Everything you just wrote is a real finding you will meet in production: a bucket policy with Principal: "*", an access block that blocks nothing, a wildcard Action: "*" IAM policy, and a static access key that never rotates. LocalStack Community will happily create all of it (it just will not enforce the IAM half) - which is exactly what you want for practising the build-and-scan loop.

6. Poke at what you built

# Upload a fake "loot" file, then fetch it with NO credentials at all
echo "aws_secret_access_key=AKIAFAKE..." > creds.txt
awslocal s3 cp creds.txt s3://customer-exports-lab/
curl http://localhost:4566/customer-exports-lab/creds.txt

# Enumerate IAM the way an attacker with the leaked key would
awslocal iam list-users
awslocal iam list-access-keys --user-name legacy-app-user
awslocal iam list-user-policies --user-name legacy-app-user
awslocal iam get-user-policy --user-name legacy-app-user --policy-name app-admin

That anonymous curl succeeding is the whole point: a public bucket policy means the object is on the internet. The iam list-* / get-user-policy sequence is the enumeration muscle memory you will use for real in the break-it-then-catch-it walkthrough.

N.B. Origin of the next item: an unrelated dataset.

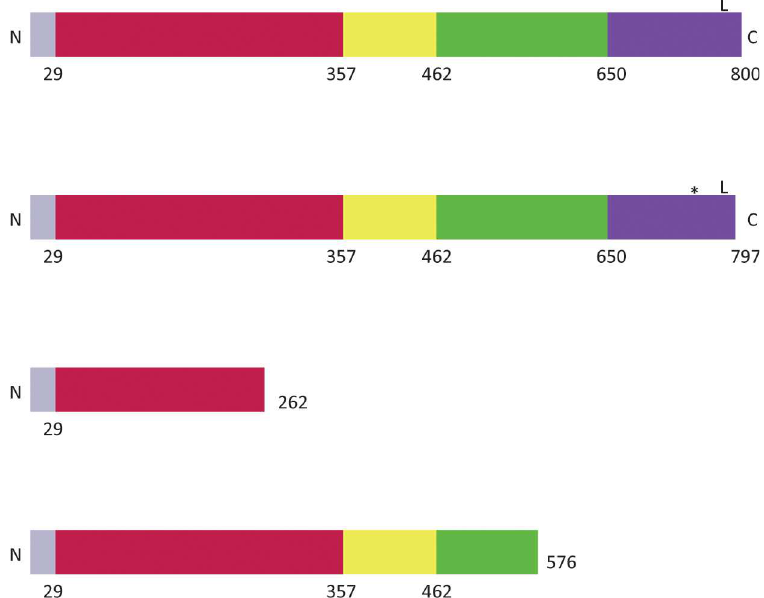
Fig 2. Lengths of predicted InlA proteins with functional regions labeled. The N and C termini are labeled.The final number of the right of each construct is the predictedlengthsof the proteins. The InlA protein is dividedinto 5 regions with the first 29 amino acids (gray region)encodinga SignalSequence. Amino acids 30–357(red) encode a leucinerich repeat neededfor attachmentto the E-cadherinreceptor. Amino acids 358–462(yellow)encode an intergenicrepeat. Amino acids 463–650(green)encodethe B repeats section, and amino acids 651–800encode the MembraneAnchor region. An “L” on the MembraneSpanning regionof the top two constructs indicatewhere the LPXTG motif is located. The regionthat is deletedin the 797-amino acid protein in relationto the full-lengthprotein is indicatedby an asterisk ( * ).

7. Catch the issues with IaC scanning

This is where a local lab genuinely shines: static scanners find every one of these problems from the Terraform files alone - no deploy, no cloud, no cost.

# Checkov - policy-as-code scanner for Terraform
python3 -m pip install --user checkov
checkov -d .

# Trivy in config mode does the same and also covers Dockerfiles and k8s
#   install: brew install trivy   (or see aquasecurity.github.io/trivy)
trivy config .

Read the output. Checkov flags CKV_AWS_* IDs for the public bucket, the wildcard IAM policy, the missing default encryption, and more. Map each finding back to the exact resource you wrote, fix them one at a time, and re-scan until the run is clean. That loop - write, scan, remediate, re-scan - is precisely what an AppSec / IaC engineer does on every pull request. See the CI/CD security page for wiring the same scan into a pipeline.

8. Tear it down

tflocal destroy -auto-approve   # remove the stack
localstack stop                 # stop the container; state is ephemeral

Community-edition state lives in memory, so stopping the container wipes everything. That is a feature: every session starts from a clean slate.

What LocalStack does and does not teach

When you outgrow the mock - when you need to know whether a policy actually blocks something, or whether a detection fires - move to a real free-tier account with the guardrails from the home-lab guide.